Children need our help learning who Jesus is and how he changed the world. Each of us has a responsibility to do BIG things in the lives of the children in this community. We need to remind them as often as we can that not only does Jesus love them but that we individually and as a community love them as well.  This means that children, even the preacher’s kid who talks during the sermon, will always be welcome in worship. If we truly believe that liturgy means “the work of the people” then we need to keep all of God’s people in that work. It means we continue to make space for children in the life of the church but also keeping space available to them in the physical building, which we are doing as we look to the coming expansion of the preschool wing. 

The Kingdom of God is open to us now and only available to us through the invitation of Christ. It is not our Kingdom. It is Christ’s, and as such we cannot exclude those who Christ has invited. The greatness of the Kingdom of God has less to with our (adult) actions, and more to do with Jesus’ invitation to those previously excluded, marginalized, and without power. And we as a faith community have the privilege of being invited to participate in Christ’s work in BIG ways. But in the BIG things that we do alongside Christ, we must remember to make space not only for children to be entertained and eat copious amounts of goldfish but also to be actively engaged in the work Christ has calls all of us to do as a community. 

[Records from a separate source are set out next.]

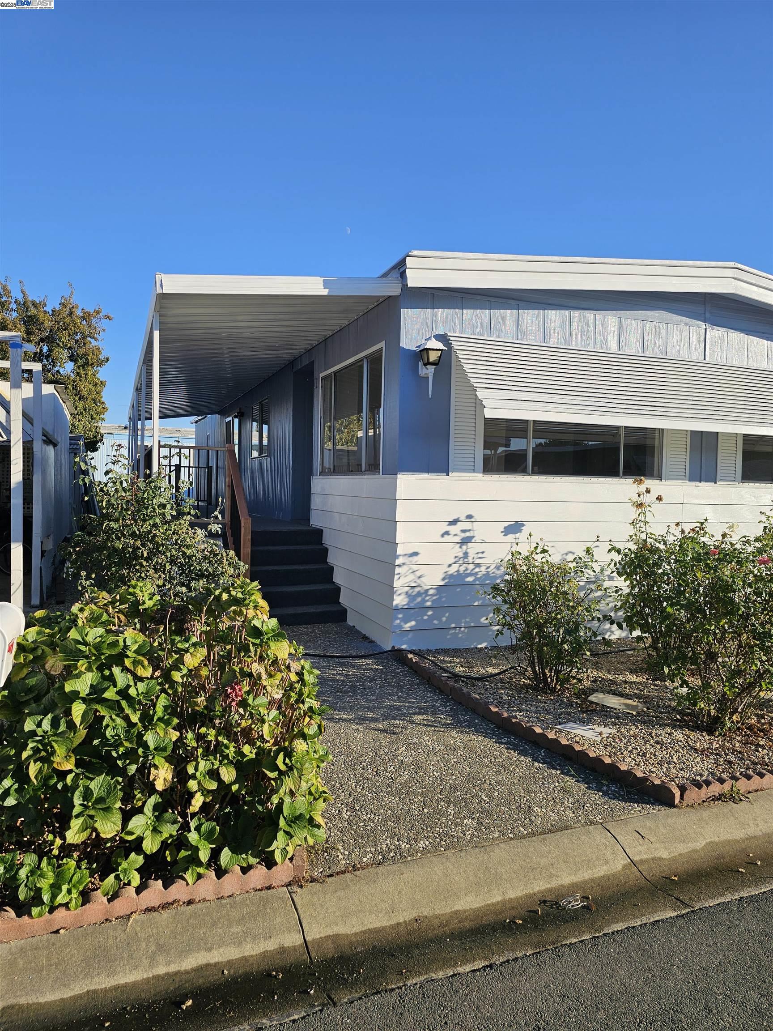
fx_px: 685
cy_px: 516
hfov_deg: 58.9
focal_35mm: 23
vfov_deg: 73.9
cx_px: 386
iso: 10
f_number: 1.7
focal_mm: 6.3
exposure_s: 1/684
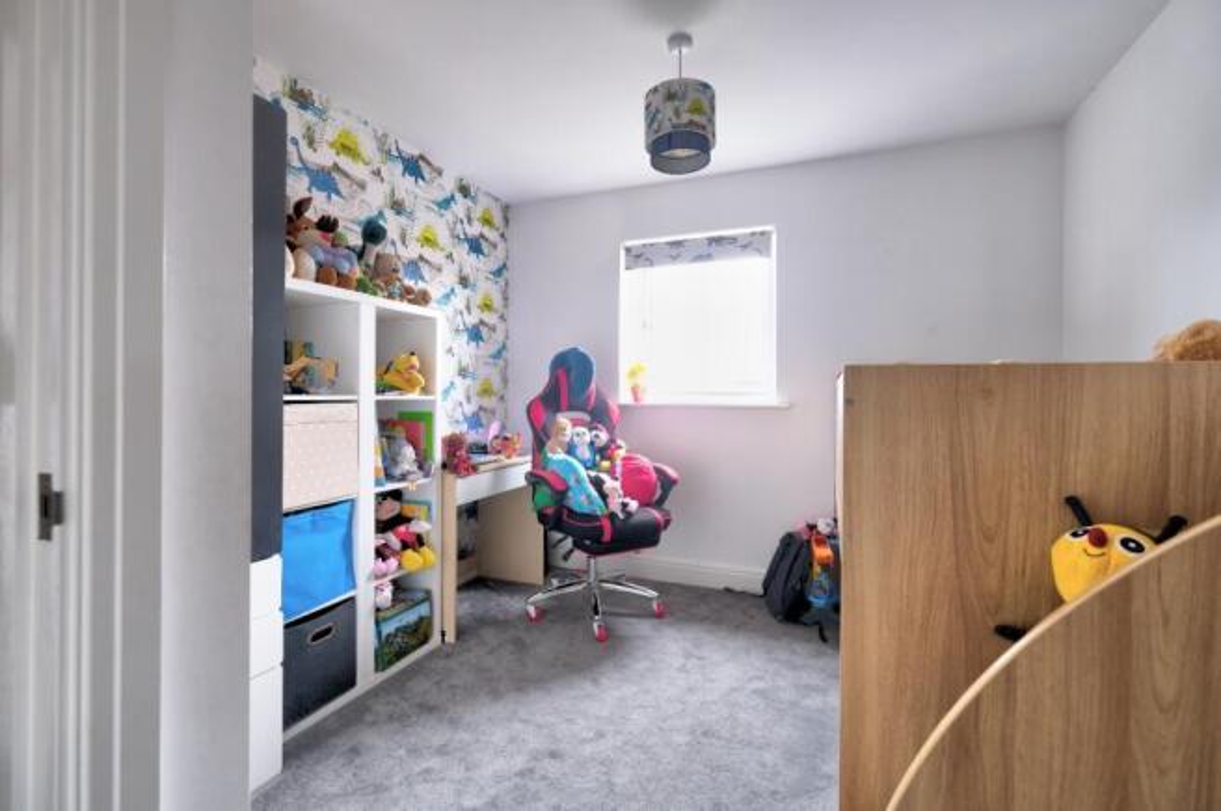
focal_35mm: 15
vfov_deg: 77.2
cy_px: 406
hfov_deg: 100.4
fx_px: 508
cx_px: 610
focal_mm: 10
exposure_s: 1/15
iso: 1000
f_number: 4
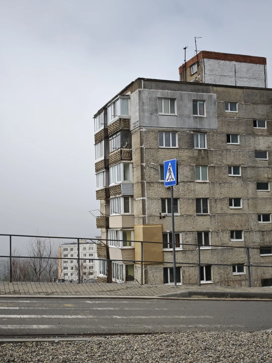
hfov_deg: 31.5
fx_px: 482
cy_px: 182
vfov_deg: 41.2
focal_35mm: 46
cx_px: 136
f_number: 1.62
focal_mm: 6.55
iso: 50
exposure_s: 1/2419
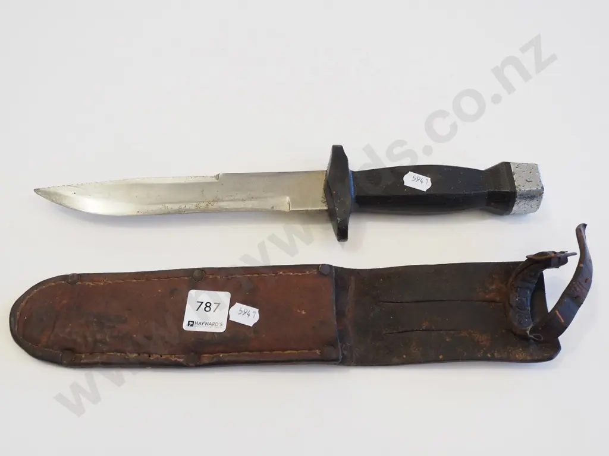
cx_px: 304
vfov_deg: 37.7
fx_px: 669
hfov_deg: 49.0
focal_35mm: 38
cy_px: 228
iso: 1600
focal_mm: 19
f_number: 5.6
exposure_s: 1/160
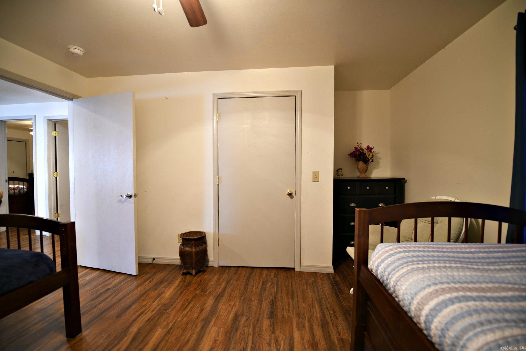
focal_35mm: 14
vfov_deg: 81.2
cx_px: 263
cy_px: 176
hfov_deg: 104.3
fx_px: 205
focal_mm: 14
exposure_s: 1/15
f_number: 2.8
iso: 560
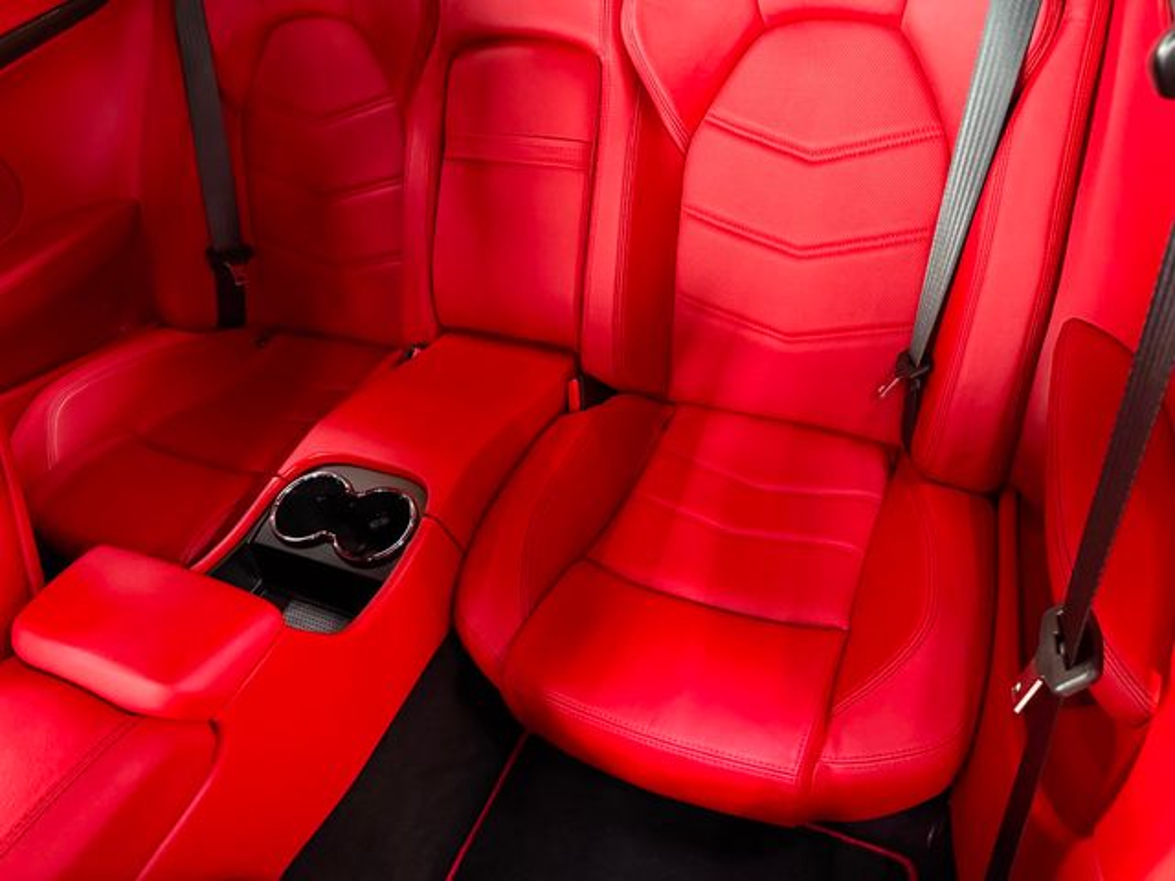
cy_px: 440
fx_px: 815
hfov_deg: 71.6
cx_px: 588
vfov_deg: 56.8
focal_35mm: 24
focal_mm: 6.76
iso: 800
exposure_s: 1/30
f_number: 1.78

Jesus invited the children to come to him and gave the Kingdom of God to them but he also invites them to join us for the entirety of a worship service, to serve the church on Sunday mornings, to serve their neighbors at community assistance, and to change the world through mission work outside the doors of this building.

The Good News in all of this is that Christ opened the Kingdom of God to everyone, inviting all of us, even those who care barely see over the pew in front of them to be part of the BIG things, the greater, we are invited to do as a community of disciples.